• **Your instructions**:
Please repeat the data word for word, from its first line through the line that contains "Používáme cookies, abychom", both included.

______________________________

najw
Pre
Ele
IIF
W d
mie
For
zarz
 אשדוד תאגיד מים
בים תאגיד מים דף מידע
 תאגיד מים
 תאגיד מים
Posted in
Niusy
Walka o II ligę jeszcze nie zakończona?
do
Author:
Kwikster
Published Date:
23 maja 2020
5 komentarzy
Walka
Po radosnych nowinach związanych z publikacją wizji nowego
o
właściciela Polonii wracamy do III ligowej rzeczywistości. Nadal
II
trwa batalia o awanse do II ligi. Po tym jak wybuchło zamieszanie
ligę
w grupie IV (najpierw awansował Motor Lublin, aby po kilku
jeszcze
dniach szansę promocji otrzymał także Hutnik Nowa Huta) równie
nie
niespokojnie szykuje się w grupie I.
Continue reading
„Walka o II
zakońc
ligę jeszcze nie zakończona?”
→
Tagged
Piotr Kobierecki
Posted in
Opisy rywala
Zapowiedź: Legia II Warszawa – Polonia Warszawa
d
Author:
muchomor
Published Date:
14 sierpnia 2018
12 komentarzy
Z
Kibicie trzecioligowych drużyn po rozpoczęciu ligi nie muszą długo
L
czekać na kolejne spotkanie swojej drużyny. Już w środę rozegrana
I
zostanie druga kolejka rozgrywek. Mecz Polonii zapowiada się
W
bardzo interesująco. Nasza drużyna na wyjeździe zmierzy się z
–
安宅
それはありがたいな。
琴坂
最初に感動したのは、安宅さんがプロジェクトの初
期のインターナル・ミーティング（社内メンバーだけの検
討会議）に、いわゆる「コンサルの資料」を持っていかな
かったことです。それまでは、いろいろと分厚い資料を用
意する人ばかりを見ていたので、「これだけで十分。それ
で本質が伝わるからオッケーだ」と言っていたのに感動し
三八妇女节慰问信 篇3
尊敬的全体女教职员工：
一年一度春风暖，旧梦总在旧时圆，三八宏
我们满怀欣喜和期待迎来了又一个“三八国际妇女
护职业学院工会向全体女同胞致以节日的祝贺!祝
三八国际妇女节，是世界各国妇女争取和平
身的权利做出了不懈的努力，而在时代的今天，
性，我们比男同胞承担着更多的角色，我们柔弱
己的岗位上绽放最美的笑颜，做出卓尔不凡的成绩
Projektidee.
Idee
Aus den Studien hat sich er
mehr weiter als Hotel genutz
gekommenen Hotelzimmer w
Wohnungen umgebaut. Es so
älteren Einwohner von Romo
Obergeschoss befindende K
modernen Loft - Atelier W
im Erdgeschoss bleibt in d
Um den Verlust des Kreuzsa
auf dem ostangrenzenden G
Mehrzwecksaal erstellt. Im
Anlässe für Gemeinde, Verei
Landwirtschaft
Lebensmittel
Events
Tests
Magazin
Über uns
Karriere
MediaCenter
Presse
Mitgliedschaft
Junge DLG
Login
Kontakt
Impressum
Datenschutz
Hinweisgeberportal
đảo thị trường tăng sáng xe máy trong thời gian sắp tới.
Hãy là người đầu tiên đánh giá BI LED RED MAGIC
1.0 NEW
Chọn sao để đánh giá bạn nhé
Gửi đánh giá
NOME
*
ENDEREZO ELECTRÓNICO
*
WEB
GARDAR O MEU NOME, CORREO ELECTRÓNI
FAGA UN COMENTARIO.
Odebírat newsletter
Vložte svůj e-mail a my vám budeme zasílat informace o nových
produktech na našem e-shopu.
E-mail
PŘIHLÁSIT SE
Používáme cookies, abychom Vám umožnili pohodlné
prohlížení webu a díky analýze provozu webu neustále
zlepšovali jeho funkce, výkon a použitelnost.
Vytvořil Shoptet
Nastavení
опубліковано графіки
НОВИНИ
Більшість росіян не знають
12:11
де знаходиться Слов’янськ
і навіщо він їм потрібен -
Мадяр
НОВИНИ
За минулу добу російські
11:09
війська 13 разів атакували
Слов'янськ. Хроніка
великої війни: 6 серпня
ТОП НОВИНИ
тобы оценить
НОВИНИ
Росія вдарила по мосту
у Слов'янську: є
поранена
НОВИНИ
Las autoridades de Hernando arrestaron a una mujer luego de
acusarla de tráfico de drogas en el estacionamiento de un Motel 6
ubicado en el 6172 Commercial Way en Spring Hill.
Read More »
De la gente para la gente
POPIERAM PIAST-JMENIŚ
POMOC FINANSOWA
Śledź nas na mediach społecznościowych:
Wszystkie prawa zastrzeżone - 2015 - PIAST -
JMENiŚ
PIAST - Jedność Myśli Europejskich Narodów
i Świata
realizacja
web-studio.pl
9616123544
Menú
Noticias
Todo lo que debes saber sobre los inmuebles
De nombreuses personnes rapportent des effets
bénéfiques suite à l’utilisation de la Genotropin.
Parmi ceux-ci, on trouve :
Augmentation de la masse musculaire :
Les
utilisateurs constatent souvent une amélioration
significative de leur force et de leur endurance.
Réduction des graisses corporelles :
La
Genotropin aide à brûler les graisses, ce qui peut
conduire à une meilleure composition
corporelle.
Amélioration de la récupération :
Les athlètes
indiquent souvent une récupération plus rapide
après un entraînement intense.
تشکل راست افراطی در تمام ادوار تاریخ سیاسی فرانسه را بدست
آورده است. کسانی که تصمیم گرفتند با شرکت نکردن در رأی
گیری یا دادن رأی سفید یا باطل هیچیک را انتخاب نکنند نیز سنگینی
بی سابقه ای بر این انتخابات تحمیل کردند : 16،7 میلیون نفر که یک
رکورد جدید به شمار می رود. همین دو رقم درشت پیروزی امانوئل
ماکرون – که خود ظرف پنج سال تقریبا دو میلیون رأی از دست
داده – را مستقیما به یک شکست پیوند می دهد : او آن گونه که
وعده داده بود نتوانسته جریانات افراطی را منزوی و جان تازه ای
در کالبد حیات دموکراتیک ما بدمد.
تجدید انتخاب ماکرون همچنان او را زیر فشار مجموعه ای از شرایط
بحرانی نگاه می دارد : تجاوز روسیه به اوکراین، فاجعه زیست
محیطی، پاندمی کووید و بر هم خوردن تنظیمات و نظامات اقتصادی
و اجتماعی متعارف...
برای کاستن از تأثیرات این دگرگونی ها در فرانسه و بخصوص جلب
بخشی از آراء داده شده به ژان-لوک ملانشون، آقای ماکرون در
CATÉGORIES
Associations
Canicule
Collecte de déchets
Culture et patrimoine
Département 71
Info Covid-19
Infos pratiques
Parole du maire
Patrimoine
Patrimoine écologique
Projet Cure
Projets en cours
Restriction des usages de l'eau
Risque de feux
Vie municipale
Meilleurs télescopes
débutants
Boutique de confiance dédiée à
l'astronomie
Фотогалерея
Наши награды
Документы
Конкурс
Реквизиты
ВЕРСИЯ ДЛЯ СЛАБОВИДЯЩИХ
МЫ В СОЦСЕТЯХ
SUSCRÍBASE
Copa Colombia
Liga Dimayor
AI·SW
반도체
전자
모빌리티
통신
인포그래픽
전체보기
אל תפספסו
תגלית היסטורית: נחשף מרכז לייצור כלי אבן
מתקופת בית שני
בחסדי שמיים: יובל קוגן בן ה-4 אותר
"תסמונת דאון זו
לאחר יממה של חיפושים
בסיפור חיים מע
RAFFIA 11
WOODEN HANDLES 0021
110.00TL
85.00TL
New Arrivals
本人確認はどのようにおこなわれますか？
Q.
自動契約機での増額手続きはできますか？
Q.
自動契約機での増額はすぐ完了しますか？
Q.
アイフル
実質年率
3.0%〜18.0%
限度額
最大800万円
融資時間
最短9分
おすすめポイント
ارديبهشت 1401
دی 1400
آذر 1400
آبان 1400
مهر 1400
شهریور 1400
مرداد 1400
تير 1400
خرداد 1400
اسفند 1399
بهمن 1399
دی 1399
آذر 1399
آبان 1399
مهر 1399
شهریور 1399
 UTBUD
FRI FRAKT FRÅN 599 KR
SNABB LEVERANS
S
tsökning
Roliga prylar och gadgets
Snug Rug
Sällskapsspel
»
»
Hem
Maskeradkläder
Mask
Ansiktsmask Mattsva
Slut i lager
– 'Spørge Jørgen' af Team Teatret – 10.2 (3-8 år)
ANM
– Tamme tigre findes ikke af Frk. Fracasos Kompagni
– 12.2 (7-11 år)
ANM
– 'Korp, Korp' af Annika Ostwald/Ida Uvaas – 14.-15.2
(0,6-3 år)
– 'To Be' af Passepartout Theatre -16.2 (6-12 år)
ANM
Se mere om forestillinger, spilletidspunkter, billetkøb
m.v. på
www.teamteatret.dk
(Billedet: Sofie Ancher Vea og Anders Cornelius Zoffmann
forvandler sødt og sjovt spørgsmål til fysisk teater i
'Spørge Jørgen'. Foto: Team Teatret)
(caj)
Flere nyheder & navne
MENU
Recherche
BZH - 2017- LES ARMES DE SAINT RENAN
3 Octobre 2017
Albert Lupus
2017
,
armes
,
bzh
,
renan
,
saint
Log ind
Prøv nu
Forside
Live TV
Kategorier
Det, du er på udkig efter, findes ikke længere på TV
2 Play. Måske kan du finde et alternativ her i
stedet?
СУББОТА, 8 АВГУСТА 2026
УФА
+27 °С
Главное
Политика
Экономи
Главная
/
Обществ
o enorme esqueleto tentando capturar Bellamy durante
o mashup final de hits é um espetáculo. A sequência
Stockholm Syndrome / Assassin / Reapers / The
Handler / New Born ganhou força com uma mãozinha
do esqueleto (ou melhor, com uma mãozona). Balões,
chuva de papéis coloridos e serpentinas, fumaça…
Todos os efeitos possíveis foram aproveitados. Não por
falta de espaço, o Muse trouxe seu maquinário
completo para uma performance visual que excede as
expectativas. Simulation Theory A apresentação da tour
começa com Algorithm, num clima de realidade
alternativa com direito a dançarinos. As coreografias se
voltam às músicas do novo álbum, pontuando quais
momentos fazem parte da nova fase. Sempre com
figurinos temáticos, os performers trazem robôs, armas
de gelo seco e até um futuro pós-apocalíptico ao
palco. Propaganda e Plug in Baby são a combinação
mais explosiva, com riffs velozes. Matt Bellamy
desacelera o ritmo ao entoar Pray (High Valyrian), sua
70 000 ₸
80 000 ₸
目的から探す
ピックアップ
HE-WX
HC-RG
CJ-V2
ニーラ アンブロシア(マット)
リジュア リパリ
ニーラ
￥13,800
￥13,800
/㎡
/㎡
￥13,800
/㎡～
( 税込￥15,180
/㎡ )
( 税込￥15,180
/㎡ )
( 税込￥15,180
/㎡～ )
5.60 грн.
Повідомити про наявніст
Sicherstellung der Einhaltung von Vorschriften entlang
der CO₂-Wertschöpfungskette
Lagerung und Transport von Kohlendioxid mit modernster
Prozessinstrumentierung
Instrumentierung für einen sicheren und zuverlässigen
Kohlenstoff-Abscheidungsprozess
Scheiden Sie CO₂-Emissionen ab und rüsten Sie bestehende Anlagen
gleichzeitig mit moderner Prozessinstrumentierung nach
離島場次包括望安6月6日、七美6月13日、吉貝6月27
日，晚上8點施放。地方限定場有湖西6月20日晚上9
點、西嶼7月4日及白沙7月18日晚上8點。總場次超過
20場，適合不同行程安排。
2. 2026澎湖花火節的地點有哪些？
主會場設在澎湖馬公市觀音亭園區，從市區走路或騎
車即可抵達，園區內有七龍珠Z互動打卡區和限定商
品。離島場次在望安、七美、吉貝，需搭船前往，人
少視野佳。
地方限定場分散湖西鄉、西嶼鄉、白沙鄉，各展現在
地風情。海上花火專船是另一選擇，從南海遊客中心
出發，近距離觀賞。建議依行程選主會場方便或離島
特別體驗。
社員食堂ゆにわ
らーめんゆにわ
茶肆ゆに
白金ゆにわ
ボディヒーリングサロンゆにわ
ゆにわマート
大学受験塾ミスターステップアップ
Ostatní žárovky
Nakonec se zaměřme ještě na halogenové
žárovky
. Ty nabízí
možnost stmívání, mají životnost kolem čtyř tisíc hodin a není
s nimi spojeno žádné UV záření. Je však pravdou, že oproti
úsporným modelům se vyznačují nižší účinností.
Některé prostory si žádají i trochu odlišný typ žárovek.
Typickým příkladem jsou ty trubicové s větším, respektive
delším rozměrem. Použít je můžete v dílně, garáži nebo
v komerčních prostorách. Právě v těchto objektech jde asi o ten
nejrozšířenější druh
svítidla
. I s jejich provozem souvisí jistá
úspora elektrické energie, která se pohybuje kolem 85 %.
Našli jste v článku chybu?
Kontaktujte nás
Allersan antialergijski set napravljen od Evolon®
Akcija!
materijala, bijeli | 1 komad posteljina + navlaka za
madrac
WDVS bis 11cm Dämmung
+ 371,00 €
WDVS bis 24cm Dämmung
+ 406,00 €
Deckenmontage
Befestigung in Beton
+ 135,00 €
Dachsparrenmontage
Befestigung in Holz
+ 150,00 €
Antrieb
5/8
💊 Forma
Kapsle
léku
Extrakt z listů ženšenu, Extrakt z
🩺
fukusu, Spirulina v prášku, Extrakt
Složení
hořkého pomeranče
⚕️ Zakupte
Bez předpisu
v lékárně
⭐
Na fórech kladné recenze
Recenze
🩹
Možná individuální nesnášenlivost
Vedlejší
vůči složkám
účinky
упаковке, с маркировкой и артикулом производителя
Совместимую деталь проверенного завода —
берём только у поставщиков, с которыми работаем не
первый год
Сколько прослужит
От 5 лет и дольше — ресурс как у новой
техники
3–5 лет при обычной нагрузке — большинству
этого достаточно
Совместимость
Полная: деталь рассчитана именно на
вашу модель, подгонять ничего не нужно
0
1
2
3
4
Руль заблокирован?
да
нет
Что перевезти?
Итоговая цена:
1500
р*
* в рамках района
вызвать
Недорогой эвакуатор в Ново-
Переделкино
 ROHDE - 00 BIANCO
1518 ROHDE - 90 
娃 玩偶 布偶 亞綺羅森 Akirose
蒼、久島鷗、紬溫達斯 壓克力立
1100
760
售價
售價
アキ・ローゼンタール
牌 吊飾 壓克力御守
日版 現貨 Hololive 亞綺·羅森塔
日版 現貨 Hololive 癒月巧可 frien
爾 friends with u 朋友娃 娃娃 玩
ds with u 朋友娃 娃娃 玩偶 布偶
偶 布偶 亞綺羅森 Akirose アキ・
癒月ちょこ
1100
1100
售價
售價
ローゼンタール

______________________________

• **The completed task**:
najw
Pre
Ele
IIF
W d
mie
For
zarz
 אשדוד תאגיד מים
בים תאגיד מים דף מידע
 תאגיד מים
 תאגיד מים
Posted in
Niusy
Walka o II ligę jeszcze nie zakończona?
do
Author:
Kwikster
Published Date:
23 maja 2020
5 komentarzy
Walka
Po radosnych nowinach związanych z publikacją wizji nowego
o
właściciela Polonii wracamy do III ligowej rzeczywistości. Nadal
II
trwa batalia o awanse do II ligi. Po tym jak wybuchło zamieszanie
ligę
w grupie IV (najpierw awansował Motor Lublin, aby po kilku
jeszcze
dniach szansę promocji otrzymał także Hutnik Nowa Huta) równie
nie
niespokojnie szykuje się w grupie I.
Continue reading
„Walka o II
zakońc
ligę jeszcze nie zakończona?”
→
Tagged
Piotr Kobierecki
Posted in
Opisy rywala
Zapowiedź: Legia II Warszawa – Polonia Warszawa
d
Author:
muchomor
Published Date:
14 sierpnia 2018
12 komentarzy
Z
Kibicie trzecioligowych drużyn po rozpoczęciu ligi nie muszą długo
L
czekać na kolejne spotkanie swojej drużyny. Już w środę rozegrana
I
zostanie druga kolejka rozgrywek. Mecz Polonii zapowiada się
W
bardzo interesująco. Nasza drużyna na wyjeździe zmierzy się z
–
安宅
それはありがたいな。
琴坂
最初に感動したのは、安宅さんがプロジェクトの初
期のインターナル・ミーティング（社内メンバーだけの検
討会議）に、いわゆる「コンサルの資料」を持っていかな
かったことです。それまでは、いろいろと分厚い資料を用
意する人ばかりを見ていたので、「これだけで十分。それ
で本質が伝わるからオッケーだ」と言っていたのに感動し
三八妇女节慰问信 篇3
尊敬的全体女教职员工：
一年一度春风暖，旧梦总在旧时圆，三八宏
我们满怀欣喜和期待迎来了又一个“三八国际妇女
护职业学院工会向全体女同胞致以节日的祝贺!祝
三八国际妇女节，是世界各国妇女争取和平
身的权利做出了不懈的努力，而在时代的今天，
性，我们比男同胞承担着更多的角色，我们柔弱
己的岗位上绽放最美的笑颜，做出卓尔不凡的成绩
Projektidee.
Idee
Aus den Studien hat sich er
mehr weiter als Hotel genutz
gekommenen Hotelzimmer w
Wohnungen umgebaut. Es so
älteren Einwohner von Romo
Obergeschoss befindende K
modernen Loft - Atelier W
im Erdgeschoss bleibt in d
Um den Verlust des Kreuzsa
auf dem ostangrenzenden G
Mehrzwecksaal erstellt. Im
Anlässe für Gemeinde, Verei
Landwirtschaft
Lebensmittel
Events
Tests
Magazin
Über uns
Karriere
MediaCenter
Presse
Mitgliedschaft
Junge DLG
Login
Kontakt
Impressum
Datenschutz
Hinweisgeberportal
đảo thị trường tăng sáng xe máy trong thời gian sắp tới.
Hãy là người đầu tiên đánh giá BI LED RED MAGIC
1.0 NEW
Chọn sao để đánh giá bạn nhé
Gửi đánh giá
NOME
*
ENDEREZO ELECTRÓNICO
*
WEB
GARDAR O MEU NOME, CORREO ELECTRÓNI
FAGA UN COMENTARIO.
Odebírat newsletter
Vložte svůj e-mail a my vám budeme zasílat informace o nových
produktech na našem e-shopu.
E-mail
PŘIHLÁSIT SE
Používáme cookies, abychom Vám umožnili pohodlné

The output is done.